→ **QUESTIONS**:
a. In the Llama 4 text, what position do the current rankings by Artificial Analysis give Llama 4 Maverick among non-reasoning models?
b. Substitute "unreleased" for "experimental" in the Llama 4 text, and write out the part from "LMArena apologised after" to "a high scores.".

→ **EXERCISE PASSAGE**:
↓↓↓

LMArena apologised after Meta used experimental version of Llama 4 to achieve a high scores, performance of Llama 4 models haven’t improved yet
-
LMArena had to apologize to developers after it was established that Meta used an experimental version of Llama 4 to achieve a high scores.
“Meta’s interpretation of our policy did not match what we expect from model providers. Meta should have made it clearer that “Llama-4-Maverick-03-26-Experimental” was a customized model to optimize for human preference. As a result of that we are updating our leaderboard policies to reinforce our commitment to fair, reproducible evaluations so this confusion doesn’t occur in the future,” LMArena wrote in X.
-
Llama 4 maverick currently ranks below popular models such as GPT-4o, Deepsek V3, Claude 3.5 Sonnet, and Google’s Gemini 1.5 Pro.
-
Current rankings by Artificial Analysis also puts Lama 4 Maverick in the fifth position among non-reasoning models.

↑↑↑

→ **Saved entries**:
↓↓↓

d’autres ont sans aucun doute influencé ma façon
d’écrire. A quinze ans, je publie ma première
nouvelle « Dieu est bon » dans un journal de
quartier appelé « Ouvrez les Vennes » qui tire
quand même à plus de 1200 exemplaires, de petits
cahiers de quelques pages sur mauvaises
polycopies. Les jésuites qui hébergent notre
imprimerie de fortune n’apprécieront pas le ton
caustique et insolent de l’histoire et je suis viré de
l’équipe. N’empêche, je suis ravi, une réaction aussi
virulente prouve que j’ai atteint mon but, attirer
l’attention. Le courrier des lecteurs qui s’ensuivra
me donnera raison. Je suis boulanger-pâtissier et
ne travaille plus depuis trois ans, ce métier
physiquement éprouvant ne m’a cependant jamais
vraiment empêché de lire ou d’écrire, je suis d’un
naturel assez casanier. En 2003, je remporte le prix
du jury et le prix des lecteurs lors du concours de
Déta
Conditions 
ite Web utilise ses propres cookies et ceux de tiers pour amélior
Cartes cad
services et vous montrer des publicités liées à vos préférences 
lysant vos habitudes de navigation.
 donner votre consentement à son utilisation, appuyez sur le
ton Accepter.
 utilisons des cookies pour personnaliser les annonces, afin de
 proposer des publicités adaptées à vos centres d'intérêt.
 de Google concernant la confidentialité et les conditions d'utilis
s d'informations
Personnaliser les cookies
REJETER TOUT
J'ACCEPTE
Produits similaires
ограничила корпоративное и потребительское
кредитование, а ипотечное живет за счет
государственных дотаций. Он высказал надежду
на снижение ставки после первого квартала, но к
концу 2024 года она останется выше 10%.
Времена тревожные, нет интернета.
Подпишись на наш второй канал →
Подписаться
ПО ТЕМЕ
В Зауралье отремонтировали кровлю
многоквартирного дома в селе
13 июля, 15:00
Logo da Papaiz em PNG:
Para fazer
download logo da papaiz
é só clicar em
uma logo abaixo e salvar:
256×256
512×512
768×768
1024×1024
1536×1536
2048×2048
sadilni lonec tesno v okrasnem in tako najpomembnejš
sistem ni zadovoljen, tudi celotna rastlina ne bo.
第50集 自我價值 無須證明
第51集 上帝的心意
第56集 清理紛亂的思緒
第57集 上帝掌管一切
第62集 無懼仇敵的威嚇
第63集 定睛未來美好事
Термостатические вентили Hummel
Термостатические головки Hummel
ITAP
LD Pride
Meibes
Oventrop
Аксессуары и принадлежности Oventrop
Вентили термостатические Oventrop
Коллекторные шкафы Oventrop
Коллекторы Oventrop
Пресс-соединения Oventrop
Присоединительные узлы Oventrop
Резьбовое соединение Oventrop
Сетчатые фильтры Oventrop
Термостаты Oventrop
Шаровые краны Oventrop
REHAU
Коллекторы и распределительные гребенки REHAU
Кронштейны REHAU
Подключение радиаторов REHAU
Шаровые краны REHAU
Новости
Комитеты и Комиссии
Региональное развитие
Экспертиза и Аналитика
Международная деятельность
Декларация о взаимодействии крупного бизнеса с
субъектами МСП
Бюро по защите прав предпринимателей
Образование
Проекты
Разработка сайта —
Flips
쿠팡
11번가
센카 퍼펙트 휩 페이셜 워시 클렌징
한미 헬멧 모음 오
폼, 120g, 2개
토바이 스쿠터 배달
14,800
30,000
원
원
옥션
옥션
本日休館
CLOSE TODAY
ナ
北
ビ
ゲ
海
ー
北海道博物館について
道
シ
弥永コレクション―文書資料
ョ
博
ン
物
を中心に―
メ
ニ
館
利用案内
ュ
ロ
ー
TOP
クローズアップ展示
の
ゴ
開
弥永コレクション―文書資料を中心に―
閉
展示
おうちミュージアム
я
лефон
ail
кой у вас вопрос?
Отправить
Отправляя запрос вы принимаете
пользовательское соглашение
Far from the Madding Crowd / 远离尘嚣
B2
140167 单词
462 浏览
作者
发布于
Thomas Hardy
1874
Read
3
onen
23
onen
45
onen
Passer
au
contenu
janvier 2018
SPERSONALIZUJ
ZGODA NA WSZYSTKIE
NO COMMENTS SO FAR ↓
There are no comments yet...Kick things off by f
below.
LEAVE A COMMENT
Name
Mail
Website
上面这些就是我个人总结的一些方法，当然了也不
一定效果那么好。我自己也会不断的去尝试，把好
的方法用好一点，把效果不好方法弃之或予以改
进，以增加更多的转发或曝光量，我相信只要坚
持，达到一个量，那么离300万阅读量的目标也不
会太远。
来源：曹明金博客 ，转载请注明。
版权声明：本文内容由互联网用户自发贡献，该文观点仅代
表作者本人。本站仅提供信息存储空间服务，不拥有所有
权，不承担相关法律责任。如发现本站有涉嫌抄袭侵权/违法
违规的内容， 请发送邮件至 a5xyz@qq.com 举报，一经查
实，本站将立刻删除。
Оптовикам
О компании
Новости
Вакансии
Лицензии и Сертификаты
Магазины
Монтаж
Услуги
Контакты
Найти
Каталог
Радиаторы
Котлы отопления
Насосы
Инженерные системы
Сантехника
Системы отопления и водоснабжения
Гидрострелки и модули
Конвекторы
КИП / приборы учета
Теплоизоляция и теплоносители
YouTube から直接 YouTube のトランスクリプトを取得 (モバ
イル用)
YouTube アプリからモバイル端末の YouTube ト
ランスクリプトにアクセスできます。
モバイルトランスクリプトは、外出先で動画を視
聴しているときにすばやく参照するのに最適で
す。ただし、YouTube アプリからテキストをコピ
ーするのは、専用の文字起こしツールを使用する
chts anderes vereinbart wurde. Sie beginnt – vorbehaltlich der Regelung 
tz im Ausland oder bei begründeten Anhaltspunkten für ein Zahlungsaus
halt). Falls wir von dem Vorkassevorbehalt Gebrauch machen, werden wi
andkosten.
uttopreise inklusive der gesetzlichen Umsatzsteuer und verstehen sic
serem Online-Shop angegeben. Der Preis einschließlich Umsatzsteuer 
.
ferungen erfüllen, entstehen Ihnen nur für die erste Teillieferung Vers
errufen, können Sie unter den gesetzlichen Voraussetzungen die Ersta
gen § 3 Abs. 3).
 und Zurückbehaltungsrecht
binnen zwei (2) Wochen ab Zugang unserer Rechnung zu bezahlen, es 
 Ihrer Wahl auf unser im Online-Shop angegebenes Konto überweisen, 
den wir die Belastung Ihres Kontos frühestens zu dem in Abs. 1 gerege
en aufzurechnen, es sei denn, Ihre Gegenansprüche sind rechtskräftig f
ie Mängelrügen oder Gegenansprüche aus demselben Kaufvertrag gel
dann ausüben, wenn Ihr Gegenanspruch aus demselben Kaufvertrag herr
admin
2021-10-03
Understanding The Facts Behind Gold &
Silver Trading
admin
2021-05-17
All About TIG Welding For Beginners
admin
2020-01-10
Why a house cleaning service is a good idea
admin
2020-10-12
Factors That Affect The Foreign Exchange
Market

↑↑↑

→ **ANSWERS BY ITEM NUMBER**:
a. The fifth position.

b.
LMArena apologised after Meta used unreleased version of Llama 4 to achieve a high scores, performance of Llama 4 models haven’t improved yet
-
LMArena had to apologize to developers after it was established that Meta used an unreleased version of Llama 4 to achieve a high scores.